── Supplied material
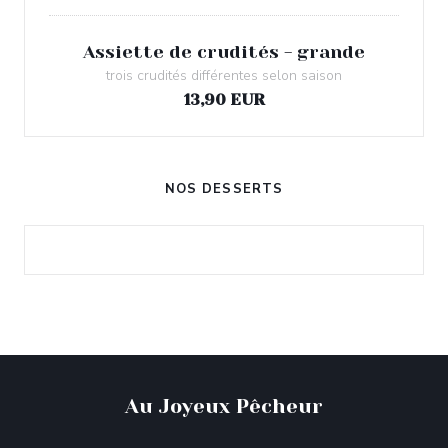
Assiette de crudités - grande
trois crudités différentes selon saison
13,90 EUR
NOS DESSERTS
Au Joyeux Pêcheur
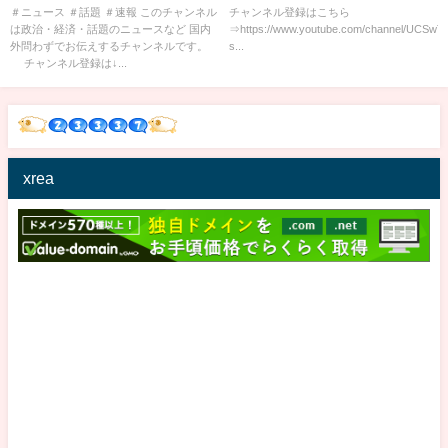
民主党」立憲民主党が大炎上！
ート２
＃ニュース ＃話題 ＃速報 このチャンネル
チャンネル登録はこちら
は政治・経済・話題のニュースなど 国内
⇒https://www.youtube.com/channel/UCSw
「このクソッタレが！」名古屋
外問わずでお伝えするチャンネルです。
s...
の高級焼肉店個室で“人糞”放置
チャンネル登録は↓...
事件が発生 ！
xrea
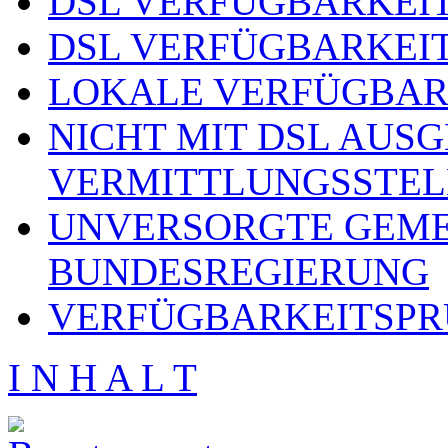
DSL VERFÜGBARKEIT
DSL VERFÜGBARKEIT
LOKALE VERFÜGBAR
NICHT MIT DSL AUS
VERMITTLUNGSSTEL
UNVERSORGTE GEME
BUNDESREGIERUNG
VERFÜGBARKEITSPR
I N H A L T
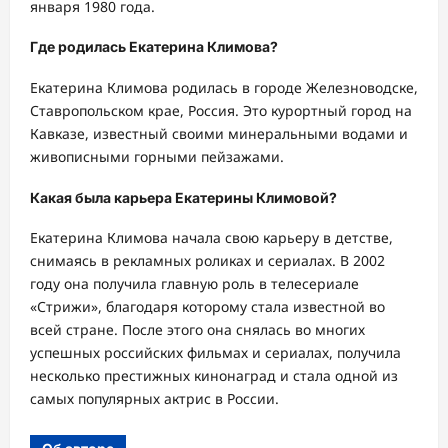
января 1980 года.
Где родилась Екатерина Климова?
Екатерина Климова родилась в городе Железноводске,
Ставропольском крае, Россия. Это курортный город на
Кавказе, известный своими минеральными водами и
живописными горными пейзажами.
Какая была карьера Екатерины Климовой?
Екатерина Климова начала свою карьеру в детстве,
снимаясь в рекламных роликах и сериалах. В 2002
году она получила главную роль в телесериале
«Стрижи», благодаря которому стала известной во
всей стране. После этого она снялась во многих
успешных российских фильмах и сериалах, получила
несколько престижных кинонаград и стала одной из
самых популярных актрис в России.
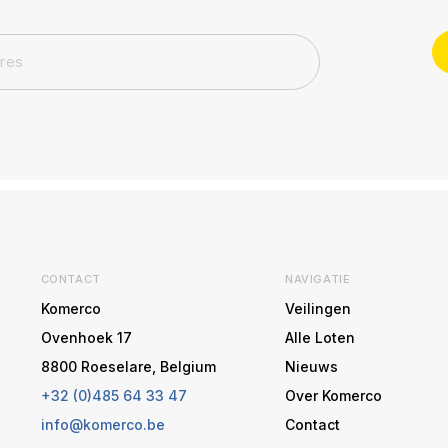
CONTACT
NAVIGATIE
Komerco
Veilingen
Ovenhoek 17
Alle Loten
8800 Roeselare, Belgium
Nieuws
+32 (0)485 64 33 47
Over Komerco
info@komerco.be
Contact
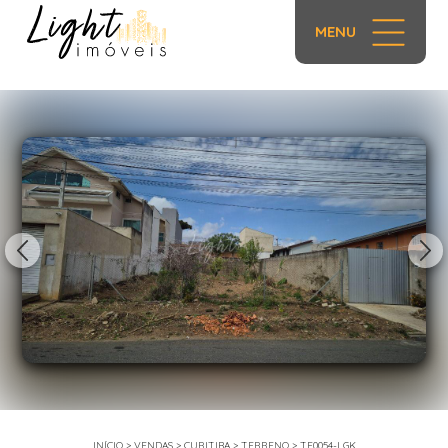
MENU
1/10
INÍCIO
>
VENDAS
>
CURITIBA
>
TERRENO
>
TE0054-LGK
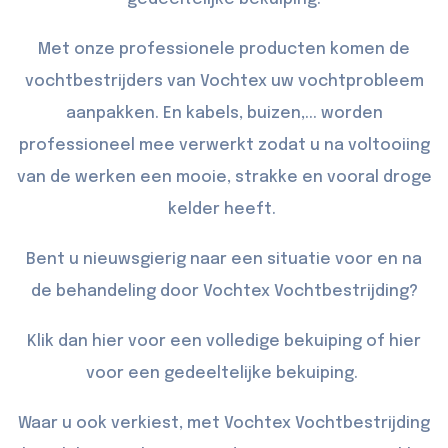
Met onze professionele producten komen de
vochtbestrijders van Vochtex uw vochtprobleem
aanpakken. En kabels, buizen,... worden
professioneel mee verwerkt zodat u na voltooiing
van de werken een mooie, strakke en vooral droge
kelder heeft.
Bent u nieuwsgierig naar een situatie voor en na
de behandeling door Vochtex Vochtbestrijding?
Klik dan
hier
voor een volledige bekuiping of
hier
voor een gedeeltelijke bekuiping.
Waar u ook verkiest, met Vochtex Vochtbestrijding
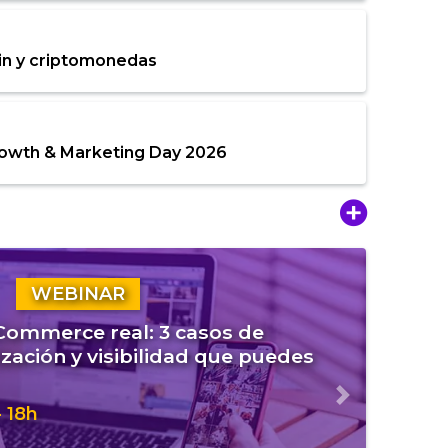
in y criptomonedas
rowth & Marketing Day 2026
WEBINAR
eCommerce real: 3 casos de
zación y visibilidad que puedes
Siguiente
 18h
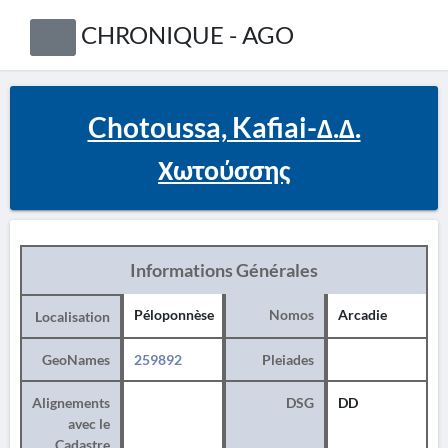
CHRONIQUE - AGO
Chotoussa, Kafiai-Δ.Δ.
Χωτούσσης
Informations Générales
Péloponnèse
Nomos
Arcadie
Localisation
GeoNames
259892
Pleiades
Alignements
DSG
DD
avec le
Cadastre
────
### Required work
Reproduce the text from all of the data above line for line, without alteration, and omit the pictures from your answer.

### Exercise response
Assiette de crudités - grande
trois crudités différentes selon saison
13,90 EUR
NOS DESSERTS
Au Joyeux Pêcheur
民主党」立憲民主党が大炎上！
ート２
＃ニュース ＃話題 ＃速報 このチャンネル
チャンネル登録はこちら
は政治・経済・話題のニュースなど 国内
⇒https://www.youtube.com/channel/UCSw
「このクソッタレが！」名古屋
外問わずでお伝えするチャンネルです。
s...
の高級焼肉店個室で“人糞”放置
チャンネル登録は↓...
事件が発生 ！
xrea
DSL VERFÜGBARKEIT
DSL VERFÜGBARKEIT
LOKALE VERFÜGBAR
NICHT MIT DSL AUS
VERMITTLUNGSSTEL
UNVERSORGTE GEME
BUNDESREGIERUNG
VERFÜGBARKEITSPR
I N H A L T
января 1980 года.
Где родилась Екатерина Климова?
Екатерина Климова родилась в городе Железноводске,
Ставропольском крае, Россия. Это курортный город на
Кавказе, известный своими минеральными водами и
живописными горными пейзажами.
Какая была карьера Екатерины Климовой?
Екатерина Климова начала свою карьеру в детстве,
снимаясь в рекламных роликах и сериалах. В 2002
году она получила главную роль в телесериале
«Стрижи», благодаря которому стала известной во
всей стране. После этого она снялась во многих
успешных российских фильмах и сериалах, получила
несколько престижных кинонаград и стала одной из
самых популярных актрис в России.
CONTACT
NAVIGATIE
Komerco
Veilingen
Ovenhoek 17
Alle Loten
8800 Roeselare, Belgium
Nieuws
+32 (0)485 64 33 47
Over Komerco
info@komerco.be
Contact
MENU
1/10
INÍCIO
>
VENDAS
>
CURITIBA
>
TERRENO
>
TE0054-LGK
Met onze professionele producten komen de
vochtbestrijders van Vochtex uw vochtprobleem
aanpakken. En kabels, buizen,... worden
professioneel mee verwerkt zodat u na voltooiing
van de werken een mooie, strakke en vooral droge
kelder heeft.
Bent u nieuwsgierig naar een situatie voor en na
de behandeling door Vochtex Vochtbestrijding?
Klik dan
hier
voor een volledige bekuiping of
hier
voor een gedeeltelijke bekuiping.
Waar u ook verkiest, met Vochtex Vochtbestrijding
in y criptomonedas
rowth & Marketing Day 2026
WEBINAR
eCommerce real: 3 casos de
zación y visibilidad que puedes
Siguiente
 18h
CHRONIQUE - AGO
Chotoussa, Kafiai-Δ.Δ.
Χωτούσσης
Informations Générales
Péloponnèse
Nomos
Arcadie
Localisation
GeoNames
259892
Pleiades
Alignements
DSG
DD
avec le
Cadastre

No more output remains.